**What is being asked:** Retype the part of the blog post between "Now I’ll let" and "female detransitioners towards transition.", inclusive, without any changes.

**Page extract:**
______

I believe we should offer clients with gender dysphoria high quality mental health therapy. In a guest post on this blog, a woman who considered transitioning several times during her life shared a moment from her own therapy that proved important to her.

“When I started therapy in my early twenties, I revealed to my therapist that I had been raped at 18. It had been four years and I had never told anyone. In the process of uncovering that rape and telling her about it, I stated, during a session, that I wanted to become a man. She nodded, she said she understood, and that it was something we could explore, but in the meantime, we really needed to talk about the rape. I appreciated her approach. She wasn’t directive, judgmental, or reactive, she simply stated it was something to keep talking about, but encouraged me to focus on my experience of being raped and other traumas.”

In providing high quality mental health therapy to all patients, we would communicate unconditional positive regard to our gender dysphoric patients, just as we would with anyone else, and as the therapist in this blog post did. We would greet their announcement that they feel as though they may need to transition with acceptance and curiosity, communicating that we are willing to go there with them, to explore this desire in all of its intricacy, without prematurely coming to a fixed notion of what is right for our patient. We would see the person in front of us in all of their miraculous complexity, and not just as a “gender identity.”

As therapists, we have been trained in assessment. We have been trained to wonder about layers of meaning that may not be visible at first glance. We have been trained in how to recognize and work with trauma. We have been trained to help out clients explore their labyrinthine inner lives. When clients come to me wondering whether to end a relationship with a boyfriend or change careers, we typically spend months considering all of the different facets of such a decision. Don’t we owe at least as considered a process to someone contemplating making permanent changes to his or her body, especially when that person is a teen or young adult?

Announcing a new online survey for detransitioned women

Cari is a 22-year-old detransitioned woman who was interviewed recently on 4thWaveNow about her experiences as a former teen client of Transactive Gender Center in Portland, OR.  Cari wrote to us today to announce an online survey she has created for women who are reclaiming themselves as female.  I’ll let her introduce her work in her own words shortly. But first, if you have not had a chance to watch Cari’s very powerful YouTube video,  please do so. In it, she deftly takes apart a post on trans youth, desistance, and detransition by trans activist MtoF Julia Serano.

Cari is not the only detransitioner talking back to Serano. Several other women have come forward in recent days to eloquently and incisively describe the many facets of the female detransitioned experience, including Maria Catt and crashchaoscats. Transgender Trend also posted an excellent response to Serano.

Now I’ll let Cari introduce her Survey of female detransition and reidentification. Please share widely!


This survey is for anyone female/AFAB who formerly self-described as transgender. This includes women who transitioned, whether socially and/or medically, and have subsequently detransitioned, as well as individuals who still identify as nonbinary or genderfluid, but have desisted from medical or social transition. The purpose of this survey is to provide information about the demographics of those who detransition and reidentification, motivations of individuals to detransition, and survey general attitudes of female detransitioners towards transition.

I’m posting this as a way of getting some data about detransitioned women where none seems to exist, particularly regarding motivation to detransition and the efficacy of managing dysphoria without transition. This survey is short due to surveymonkey’s question limit, and not very scientific, however I may create a longer and more controlled one in the future, should there be interest in that.

______

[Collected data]
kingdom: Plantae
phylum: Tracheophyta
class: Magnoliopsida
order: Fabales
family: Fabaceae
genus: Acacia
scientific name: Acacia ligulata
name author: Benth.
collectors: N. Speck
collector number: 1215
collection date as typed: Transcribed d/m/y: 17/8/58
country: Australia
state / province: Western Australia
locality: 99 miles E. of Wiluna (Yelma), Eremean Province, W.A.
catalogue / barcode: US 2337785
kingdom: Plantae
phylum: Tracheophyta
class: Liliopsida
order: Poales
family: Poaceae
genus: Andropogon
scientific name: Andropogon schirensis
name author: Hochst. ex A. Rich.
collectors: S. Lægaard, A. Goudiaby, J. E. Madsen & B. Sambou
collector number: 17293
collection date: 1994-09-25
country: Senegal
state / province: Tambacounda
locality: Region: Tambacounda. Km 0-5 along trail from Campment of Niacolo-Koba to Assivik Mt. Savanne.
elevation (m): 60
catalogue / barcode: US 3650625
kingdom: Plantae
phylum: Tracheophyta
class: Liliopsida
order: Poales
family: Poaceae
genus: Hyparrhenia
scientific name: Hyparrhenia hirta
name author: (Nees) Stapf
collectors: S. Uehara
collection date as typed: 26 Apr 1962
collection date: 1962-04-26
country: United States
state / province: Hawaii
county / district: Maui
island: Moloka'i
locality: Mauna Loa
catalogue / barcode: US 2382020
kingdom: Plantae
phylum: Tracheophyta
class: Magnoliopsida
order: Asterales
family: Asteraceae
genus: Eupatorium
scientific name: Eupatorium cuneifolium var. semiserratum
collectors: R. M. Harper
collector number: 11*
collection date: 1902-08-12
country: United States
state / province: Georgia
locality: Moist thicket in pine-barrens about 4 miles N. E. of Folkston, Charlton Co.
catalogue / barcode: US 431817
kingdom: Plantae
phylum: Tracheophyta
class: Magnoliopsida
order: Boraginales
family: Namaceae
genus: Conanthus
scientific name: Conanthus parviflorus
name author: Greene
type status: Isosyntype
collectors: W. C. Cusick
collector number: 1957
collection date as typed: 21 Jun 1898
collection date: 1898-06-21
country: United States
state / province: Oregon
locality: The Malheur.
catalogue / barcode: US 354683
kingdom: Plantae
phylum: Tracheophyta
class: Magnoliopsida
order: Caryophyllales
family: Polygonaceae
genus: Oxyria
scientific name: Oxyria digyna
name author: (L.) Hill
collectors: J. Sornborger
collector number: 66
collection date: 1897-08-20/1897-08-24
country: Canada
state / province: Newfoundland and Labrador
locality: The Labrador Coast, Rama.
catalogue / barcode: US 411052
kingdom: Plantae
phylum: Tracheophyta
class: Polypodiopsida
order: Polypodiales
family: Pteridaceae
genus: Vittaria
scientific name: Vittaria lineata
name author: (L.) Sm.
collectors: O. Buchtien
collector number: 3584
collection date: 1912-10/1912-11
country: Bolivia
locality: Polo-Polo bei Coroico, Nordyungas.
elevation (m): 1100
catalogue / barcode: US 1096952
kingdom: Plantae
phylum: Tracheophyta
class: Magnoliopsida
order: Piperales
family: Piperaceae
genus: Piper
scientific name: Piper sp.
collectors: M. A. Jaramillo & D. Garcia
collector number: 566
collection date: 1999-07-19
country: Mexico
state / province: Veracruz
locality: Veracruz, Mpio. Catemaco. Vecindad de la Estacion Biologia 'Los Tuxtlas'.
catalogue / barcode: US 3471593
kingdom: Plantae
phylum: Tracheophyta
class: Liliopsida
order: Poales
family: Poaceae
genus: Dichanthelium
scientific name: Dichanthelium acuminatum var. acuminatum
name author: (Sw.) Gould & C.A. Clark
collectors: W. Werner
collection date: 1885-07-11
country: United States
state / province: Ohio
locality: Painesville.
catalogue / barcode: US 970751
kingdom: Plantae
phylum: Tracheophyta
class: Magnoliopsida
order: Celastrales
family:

______

**Answer to the exercise:**
Now I’ll let Cari introduce her Survey of female detransition and reidentification. Please share widely!


This survey is for anyone female/AFAB who formerly self-described as transgender. This includes women who transitioned, whether socially and/or medically, and have subsequently detransitioned, as well as individuals who still identify as nonbinary or genderfluid, but have desisted from medical or social transition. The purpose of this survey is to provide information about the demographics of those who detransition and reidentification, motivations of individuals to detransition, and survey general attitudes of female detransitioners towards transition.